Anagallis arvensis a parfois été surnommée «baromètre des pauvres»: on peut s'attendre, lorsqu'elle referme ses petites fleurs rouges dans la matinée, à de la pluie avant la fin de la journée. Les riches lui préféreront sans doute un véritable baromètre!
Fleur du Mouron rouge: 5 sépales, 5 pétales, 5 étamines autour de 5 carpelles soudés entre eux... Un joli carré de 5!
Tu prends la pilule rouge, tu restes au Pays des Merveilles.
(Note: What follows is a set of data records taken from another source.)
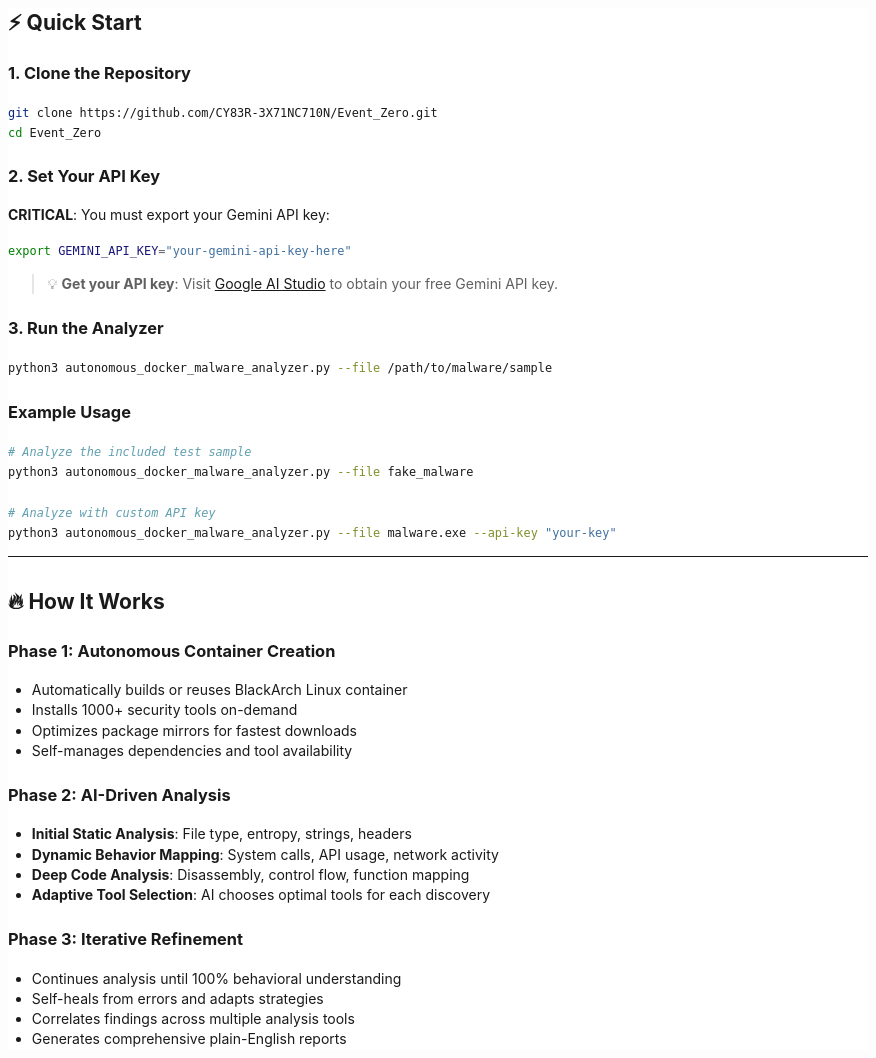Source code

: 
## ⚡ Quick Start

### 1. Clone the Repository
```bash
git clone https://github.com/CY83R-3X71NC710N/Event_Zero.git
cd Event_Zero
```

### 2. Set Your API Key
**CRITICAL**: You must export your Gemini API key:

```bash
export GEMINI_API_KEY="your-gemini-api-key-here"
```

> 💡 **Get your API key**: Visit [Google AI Studio](https://makersuite.google.com/app/apikey) to obtain your free Gemini API key.

### 3. Run the Analyzer
```bash
python3 autonomous_docker_malware_analyzer.py --file /path/to/malware/sample
```

### Example Usage
```bash
# Analyze the included test sample
python3 autonomous_docker_malware_analyzer.py --file fake_malware

# Analyze with custom API key
python3 autonomous_docker_malware_analyzer.py --file malware.exe --api-key "your-key"
```

---

## 🔥 How It Works

### Phase 1: Autonomous Container Creation
- Automatically builds or reuses BlackArch Linux container
- Installs 1000+ security tools on-demand
- Optimizes package mirrors for fastest downloads
- Self-manages dependencies and tool availability

### Phase 2: AI-Driven Analysis
- **Initial Static Analysis**: File type, entropy, strings, headers
- **Dynamic Behavior Mapping**: System calls, API usage, network activity
- **Deep Code Analysis**: Disassembly, control flow, function mapping
- **Adaptive Tool Selection**: AI chooses optimal tools for each discovery

### Phase 3: Iterative Refinement
- Continues analysis until 100% behavioral understanding
- Self-heals from errors and adapts strategies
- Correlates findings across multiple analysis tools
- Generates comprehensive plain-English reports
(The Matrix, Lana Wachowski)
Jadis, on pensait Anagallis arvensis susceptible de soulager les hypocondriaques, les personnes crispées et anxieuses à l'excès quant à leur état de santé, ainsi que les ceux qui souffrent de mélancolie. Son nom Anagallis lui vient d'ailleurs du grec Anagelaô, qui signifie «je ris» ou «je chante»... Peut-être imaginait-on que la plante euphorisait ceux qui la mangeait, hommes ou oiseaux! La Sauvage a aussi été employées dans les traitements contre l'épilepsie.
En vérité, Anagallis arvensis renferme une bonne quantité de saponines; elle est légèrement toxique pour l'homme et mortelle pour les lapins et certains rongeurs (attention à ne pas à glisser dans leur nourriture). Son usage est aujourd'hui abandonné et il convient de ne pas la confondre avec sa fausse cousine aux fleurs blanches, la reine des salades, le Mouron des oiseaux (Stellaria media). En l'absence de fleurs, les petits points bruns sous les feuilles d'Anagallis arvensis peuvent nous aider à identifier la drôle, impropre à la consommation.
Fruits (capsules) et feuilles tachées du Mouron rouge: opposées, sessiles, ovales ou lancéolées.
Pour aller plus loin:
- Anagallis arvensis sur Tela-botanica
- Anagallis foemina sur Tela-botanica
Le Mouron rouge, parfois bleu, ne sait décidément pas choisir... Alors va pour le rose!